In ihrer 1997 veröffentlichten Studie "A Stimulus to Job Creation" beschreiben die Konzernchefs ihre Vorstellungen von Regierungsverantwortung: "Auf höchster Ebene (der EU, Anm. des Autors) ist es ihre Aufgabe, für ein makroökonomisches Umfeld zu sorgen, das günstigste Bedingungen für Unternehmen jeder Größe schafft. Das beinhaltet stabile Wirtschaftsbedingungen, stabile Wechselkurse und die vollständige Entwicklung des europäischen Binnenmarktes, einschließlich steuerlichen und finanziellen Bedingungen, die den Unternehmen entgegenkommen."

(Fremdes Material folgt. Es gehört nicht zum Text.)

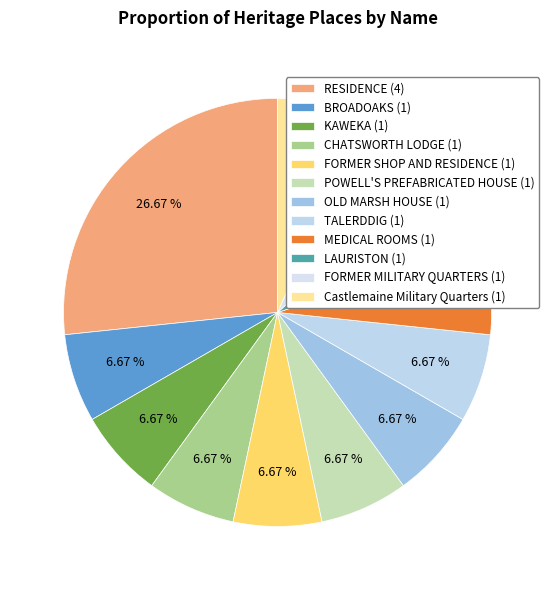

Which category has the biggest portion of the pie?

RESIDENCE (4)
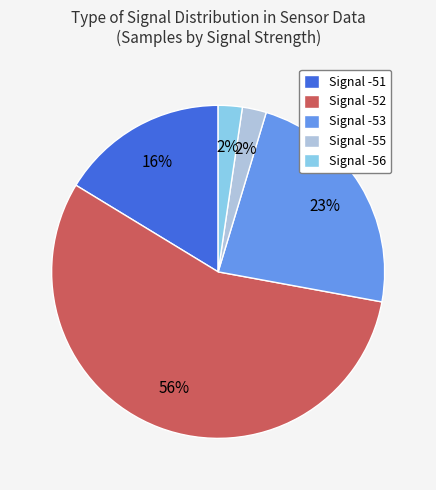

Is there any slice that represents more than half of the pie?

Yes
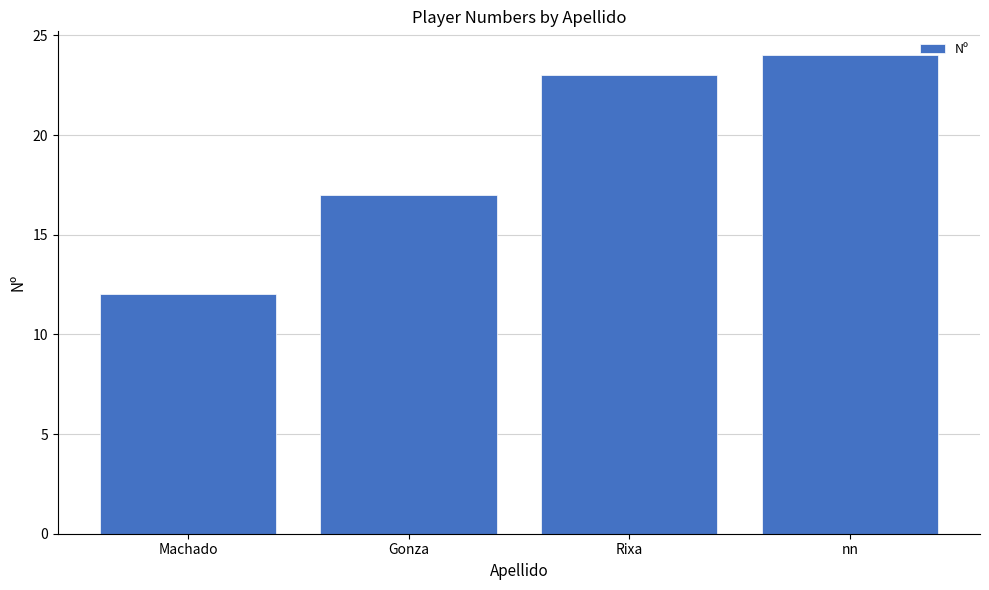

Reading left to right, extract all data points from this chart.

Machado=12	Gonza=17	Rixa=23	nn=24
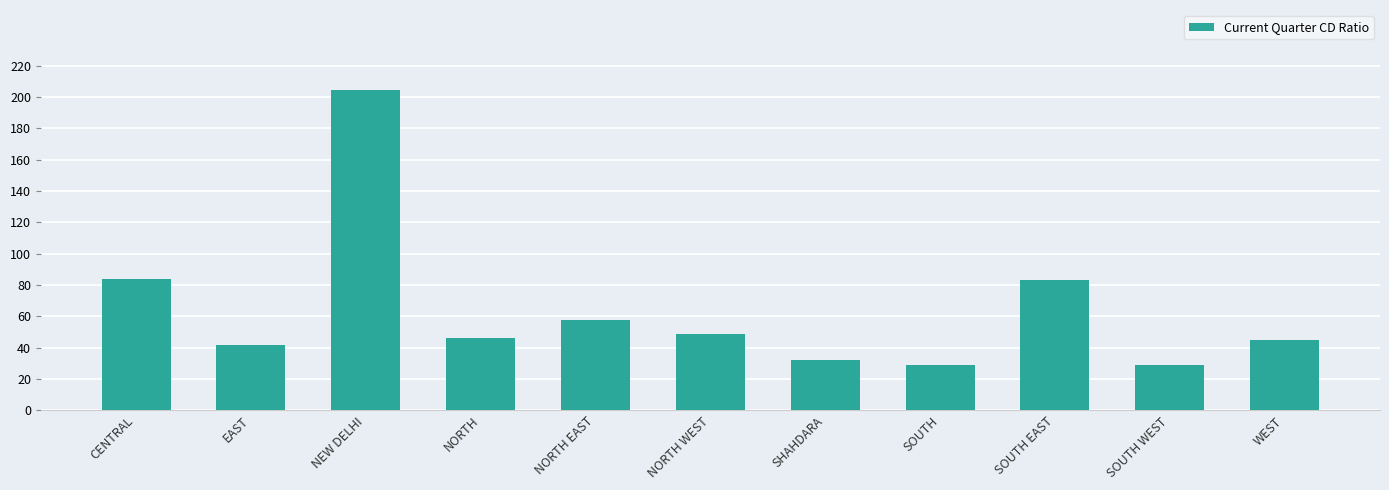

Count the number of categories in the chart.

11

Der ERT pflegt regelmäßige Kontakte zu den Regierungsvertretern im EU-Ministerrat und vor allem zur Europäischen Kommission. Studien und Politikrichtlinien publiziert ERT häufig unmittelbar vor Konsultationsgesprächen und EU-Gipfeln. In einem bereits 1984 veröffentlichten Papier "Missing Links" und seinen Nachfolgepublikationen nahm der ERT etwa die verkehrpolitischen Entscheidungen der EU vorweg. Mit dem Trans-European-Networks (TENs) lieferte ERT den Grundriß für den Ausbau des Verkehrsinfrastrukturnetzes in der EU. Die EU-Gremien haben weitgehend den im Grundriß formulierten Vorstellungen entsprochen.

Insgesamt unterhält der ERT 11 ständige Arbeitsgruppen zu einzelnen Schwerpunktthemen. Eine Arbeitsgruppe zum Bildungsbereich arbeitete gemeinsam mit der Europäischen Rektorenkonferenz (CRE) eine Denkschrift zum "lebenslangen Lernen" aus. Nachdem ERT und CRE erfolgreich bei Kommission und Ministerrat interveniert hatten, gipfelte ihre Initiative sogar im "Europäischen Jahr des lebenslangen Lernens 1996". "Der auf zahlreichen europaweiten Konferenzen an nationale Bildungspolitiker herangetragene neoliberale Bildungsansatz versteht ‘lebenslanges Lernen’ nicht (…) als lebenslangen Zugang zu Bildungseinrichtungen, sondern betont die ‘Verantwortung des Individuums, sich selbst beschäftigbar zu halten’", so der grüne Europarlamentarier Schneider. Seit vielen Jahren ist der ERT zudem an den Bemühungen zur Liberalisierung des Investitionssektors beteiligt. Er unterstützt das MAI, sitzt mit im wirtschaftlichen Beirat der OECD, und befürwortet, genauso wie die Kommission, eine Vereinbarung innerhalb der WTO. Im Rahmen der Ministerkonferenz der WTO in Genf insistierte der ERT für einen Beschluß in Richtung Investitionsschutzabkommen. Bei seinem Bemühen, Staaten zum Vergleich ihrer Investitionsklimata zu ermutigen und in Richtung einer Deregulierung zu wirken (sog. "benchmarking"), begrüßt der ERT ausdrücklich die Konvergenzkriterien zur Europäischen Währungsunion. "Die Maastricht-Kriterien haben einen enormen Druck auf jedes Land in der EU ausgeübt, sogar auf die, die nicht beabsichtigen, an der Währungsunion teilzunehmen. (…) Eine höchst außerordentliche Finanzreform ist überall in Europa durchgeführt worden. Das ist das Ergebnis der Maastricht-Kriterien. Das wichtigste ist nun, diesen Druck aufrecht zu erhalten. Italien wird innerhalb von zwei Jahren mehr Reformen erleben, als in den letzten 20 Jahren", triumphierte ein Sprecher des ERT im Februar 1997.